Speaking Challenge: Gossip, Political, Religious, Slander, etc.

If you have not shared a meal with someone, don’t share an opinion about them.

Dear random stranger on the internet. We have not met. I know nothing about you. Therefore you can pass along without judgement.

Hello sports star or celebrity. You haven’t been in my house. I don’t have any inside or personal first hand information from you. To ponder any further beyond my lack of knowledge and experience concerning you would be very silly.

Greetings politician. I’m not on your staff. I wasn’t with you in college. I haven’t see you on dates with your loved one, how you treat your children, or how you drive in traffic. I don’t know what pain goes into your decisions or how much effort you exert to make things right. I may have seen you in a suite… but I’ve never touched your heart.
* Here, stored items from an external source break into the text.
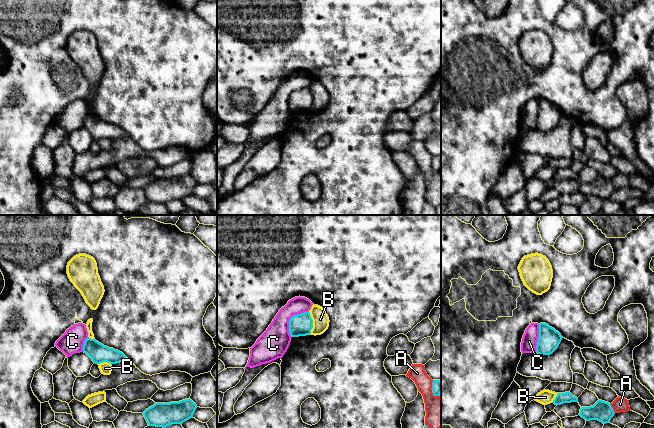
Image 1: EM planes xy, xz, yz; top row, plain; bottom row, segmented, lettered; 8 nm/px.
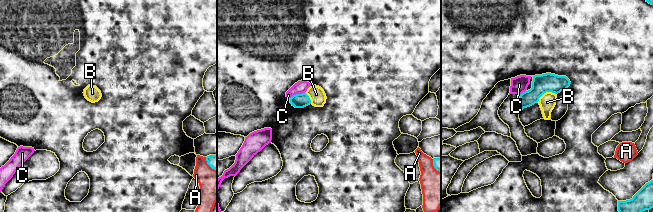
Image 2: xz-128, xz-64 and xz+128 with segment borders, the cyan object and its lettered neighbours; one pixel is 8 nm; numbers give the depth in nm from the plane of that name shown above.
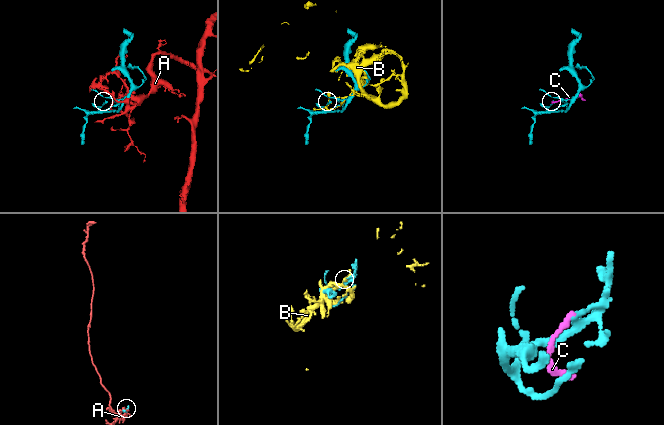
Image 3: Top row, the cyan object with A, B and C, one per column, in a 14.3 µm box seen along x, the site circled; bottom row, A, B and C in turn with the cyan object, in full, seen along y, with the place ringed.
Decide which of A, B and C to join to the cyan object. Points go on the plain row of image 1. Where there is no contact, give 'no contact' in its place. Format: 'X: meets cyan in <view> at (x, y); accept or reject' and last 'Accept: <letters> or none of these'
A: meets cyan in yz at (612, 184); reject
B: meets cyan in xz at (312, 98); reject
C: meets cyan in xz at (290, 94); reject
Accept: none of these

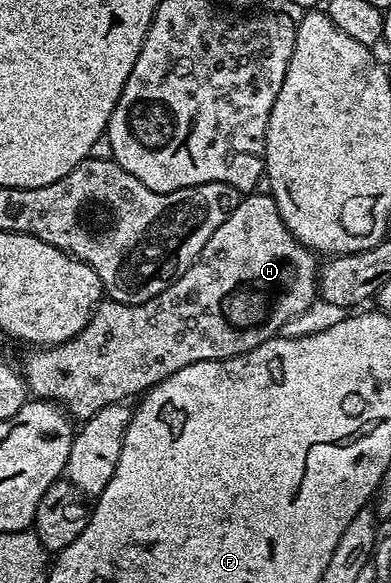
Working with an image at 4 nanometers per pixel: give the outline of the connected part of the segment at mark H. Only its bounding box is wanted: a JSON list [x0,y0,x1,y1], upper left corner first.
[22,192,318,420]

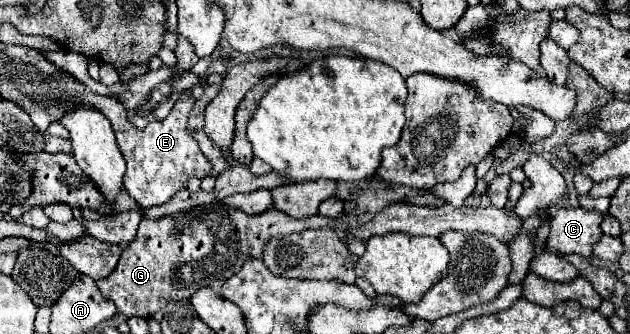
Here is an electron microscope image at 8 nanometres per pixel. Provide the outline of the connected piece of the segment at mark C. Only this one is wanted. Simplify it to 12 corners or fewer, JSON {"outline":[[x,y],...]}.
{"outline":[[581,206],[551,218],[549,248],[589,258],[603,216]]}

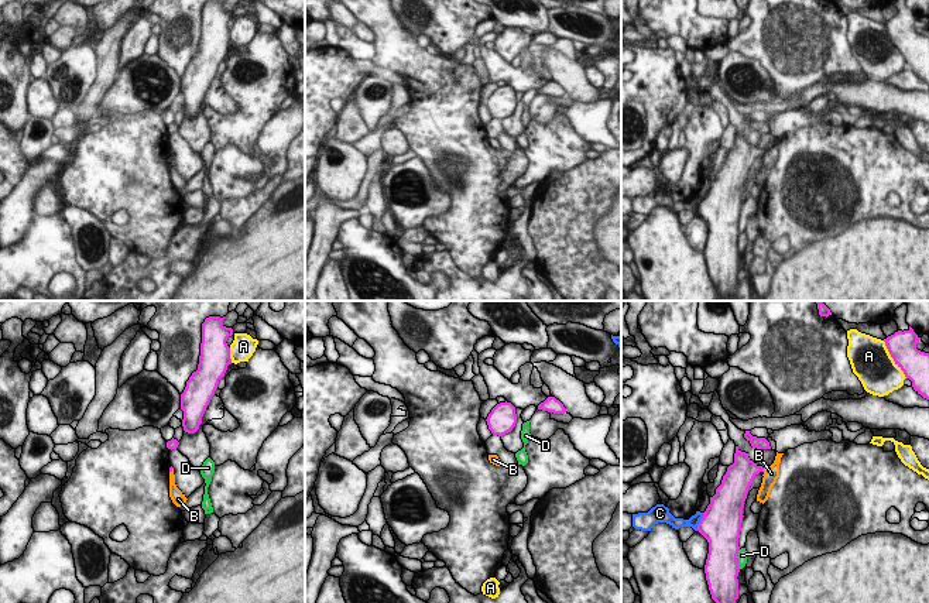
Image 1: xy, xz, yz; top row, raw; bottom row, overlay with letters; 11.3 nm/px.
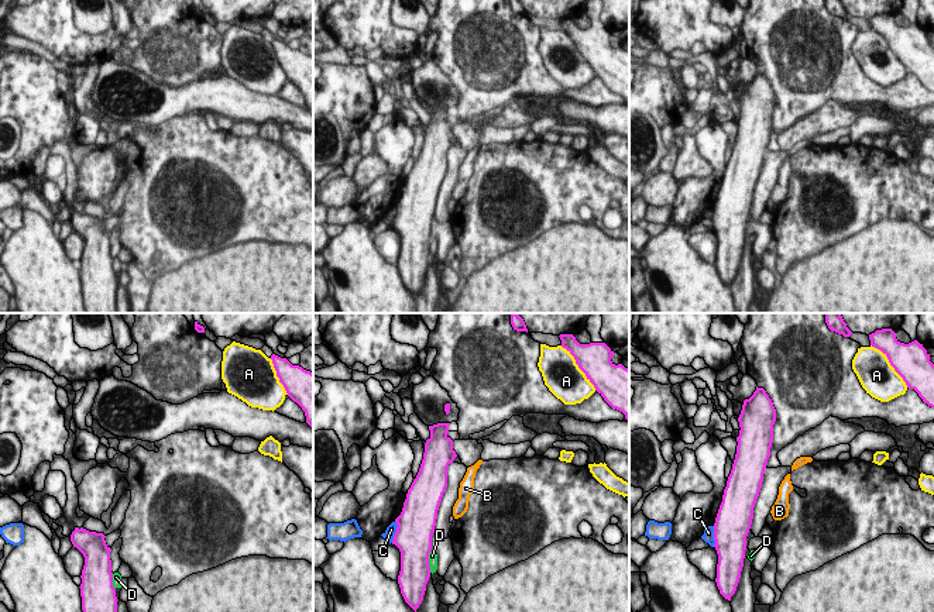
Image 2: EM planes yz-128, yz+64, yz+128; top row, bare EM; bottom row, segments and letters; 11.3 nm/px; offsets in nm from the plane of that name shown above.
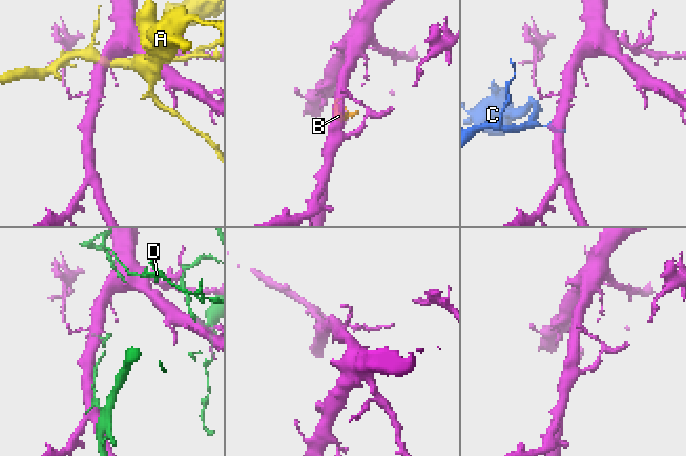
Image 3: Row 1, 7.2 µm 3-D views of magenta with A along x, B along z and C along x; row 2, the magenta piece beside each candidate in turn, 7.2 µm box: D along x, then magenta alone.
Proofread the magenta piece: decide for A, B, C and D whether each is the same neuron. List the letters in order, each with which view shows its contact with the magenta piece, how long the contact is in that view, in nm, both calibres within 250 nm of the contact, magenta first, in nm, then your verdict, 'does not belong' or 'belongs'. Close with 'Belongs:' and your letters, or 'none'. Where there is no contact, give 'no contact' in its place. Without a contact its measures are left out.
A: contact in yz; length 500 nm; calibres 320 and 460 nm; does not belong
B: contact in yz; length 60 nm; calibres 300 and 180 nm; does not belong
C: contact in yz; length 220 nm; calibres 460 and 130 nm; does not belong
D: contact in yz; length 220 nm; calibres 380 and 100 nm; does not belong
Belongs: none

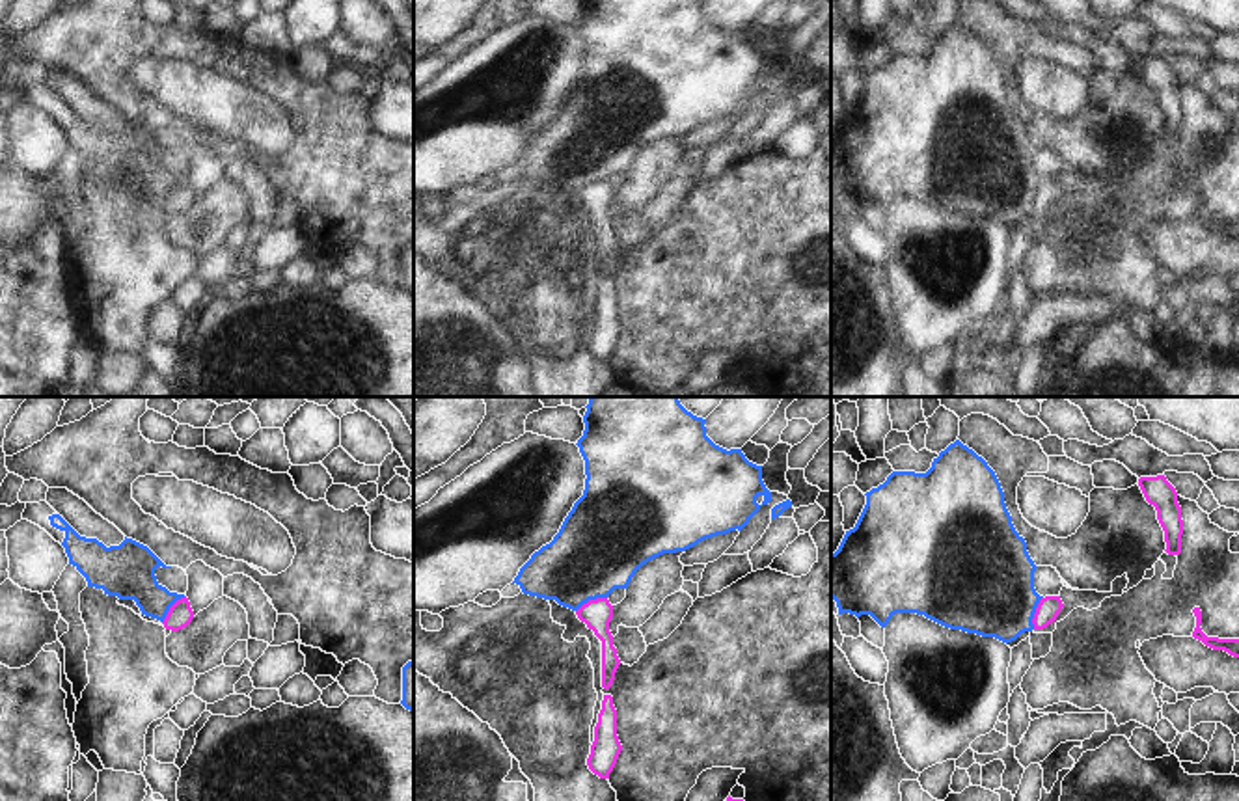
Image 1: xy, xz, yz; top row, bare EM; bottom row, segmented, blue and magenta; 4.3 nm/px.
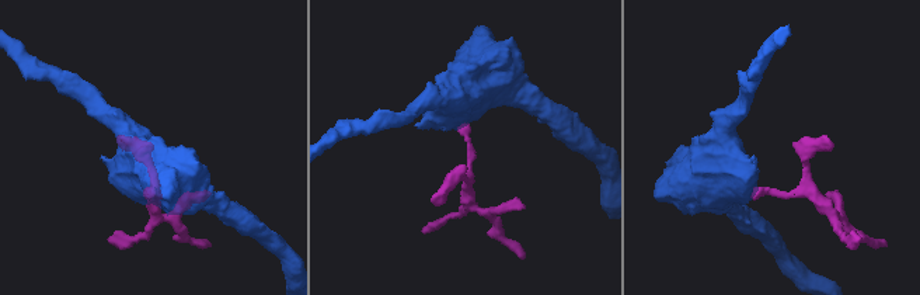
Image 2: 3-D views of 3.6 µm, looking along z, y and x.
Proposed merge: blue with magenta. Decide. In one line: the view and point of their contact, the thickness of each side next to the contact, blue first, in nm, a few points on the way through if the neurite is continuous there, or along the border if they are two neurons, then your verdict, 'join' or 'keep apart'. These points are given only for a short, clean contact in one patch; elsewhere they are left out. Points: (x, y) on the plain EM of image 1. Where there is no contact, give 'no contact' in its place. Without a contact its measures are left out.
meets blue in yz at (1034, 194); 440 nm thick on the blue side, 100 nm on the other; border along yz (1042, 179), (1033, 211); keep apart

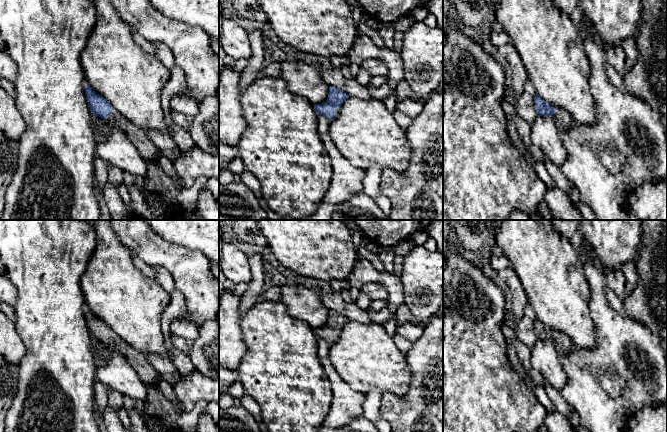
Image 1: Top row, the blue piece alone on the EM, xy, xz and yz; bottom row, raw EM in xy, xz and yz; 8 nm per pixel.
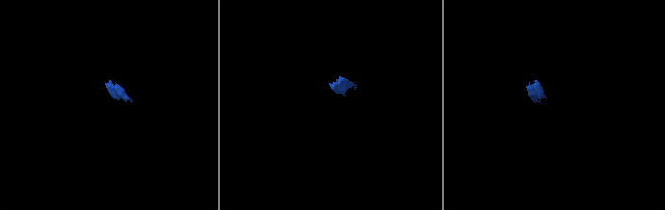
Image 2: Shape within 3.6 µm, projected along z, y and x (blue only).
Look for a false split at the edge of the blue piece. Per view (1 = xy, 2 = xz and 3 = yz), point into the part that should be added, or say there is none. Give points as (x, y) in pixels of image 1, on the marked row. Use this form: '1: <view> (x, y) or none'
1: xy (148, 150)
2: xz (337, 112)
3: yz (562, 119)

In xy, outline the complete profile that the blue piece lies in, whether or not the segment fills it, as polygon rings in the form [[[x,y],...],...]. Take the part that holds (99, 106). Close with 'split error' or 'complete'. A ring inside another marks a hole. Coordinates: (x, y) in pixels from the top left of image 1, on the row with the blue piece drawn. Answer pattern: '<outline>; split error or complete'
[[[85,85],[85,95],[93,115],[104,119],[110,126],[120,128],[145,160],[157,161],[160,149],[145,132],[128,121],[105,98]]]; split error

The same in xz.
[[[329,86],[329,94],[327,100],[321,104],[315,104],[314,109],[318,114],[326,116],[330,120],[334,120],[340,114],[341,104],[349,97],[348,94],[336,87]]]; split error

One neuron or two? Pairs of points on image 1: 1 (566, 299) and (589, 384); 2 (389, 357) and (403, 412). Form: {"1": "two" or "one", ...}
{"1": "two", "2": "two"}

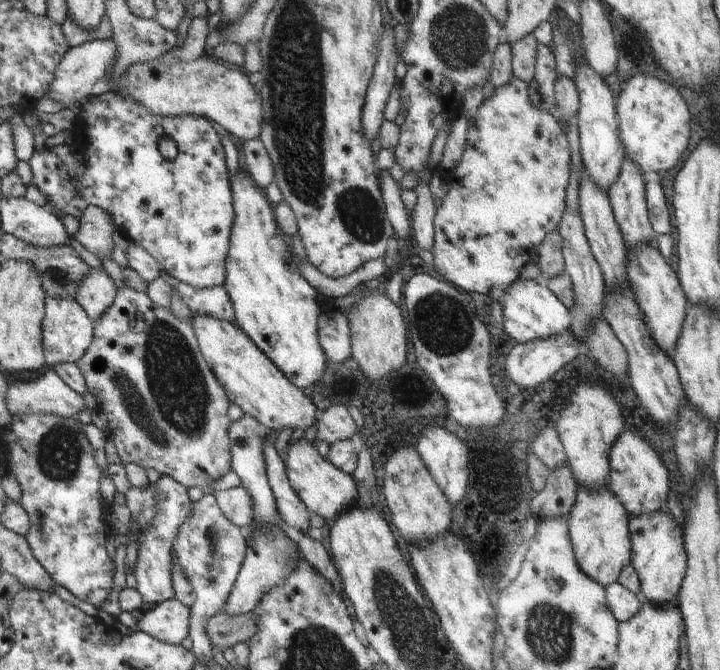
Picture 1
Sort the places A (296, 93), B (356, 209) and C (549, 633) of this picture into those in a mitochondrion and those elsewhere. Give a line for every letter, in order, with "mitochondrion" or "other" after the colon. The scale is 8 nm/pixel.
A: mitochondrion
B: mitochondrion
C: mitochondrion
I will not claim to know your motives or feelings.

Teenagers, classmates, and colleagues… You look different than I do. You act different. You eat different foods, listen to different music, dress differently… Instead of pointing out how different YOU look, I’ll agree that I don’t look like you either. We both look different. And isn’t it a good thing that in a world this big we all can work together to cover all the hobbies, careers, and necessities of so many people?

Sorry coach. I may have made a different decision than you… maybe. With that pressure, those circumstances, those players, your bosses, your home life, and all the unknown things that happened on the sideline and in the locker room and shared from other scouts and coaching staff that the world wasn’t privy to… I might have made a different choice then… but I would have blown it somewhere else. Because I’m not claiming to be perfect and I don’t expect you to be either.

Lets set the bar low. I’m not asking you to stop gossiping, complaining, or even armchair quarterbacking… I’m asking you to attempt one simple rule over your speech. If you haven’t shared a meal with someone… don’t share your opinion about them. Teach your brain to remember what it already knows… We make exceptions for ourselves everyday for one simple reason: We know all the details and surrounding circumstances and internal factors that made our reasoning acceptable.

If we are going to put the spotlight on others and demand perfection from them… they should at least get the chance to share with us, personally, what their exception was based in. This information does not come from biased media, slanted hearsay, or third party reports… it only comes from getting to know an individual as the human they are.

You can still vote with your wallet, check your conscience on the ballet, and boo from the stands… but do not “let any unwholesome talk come out of your mouths, but only what is helpful for building others up according to their needs, that it may benefit those who listen.” Ephesians 4:29.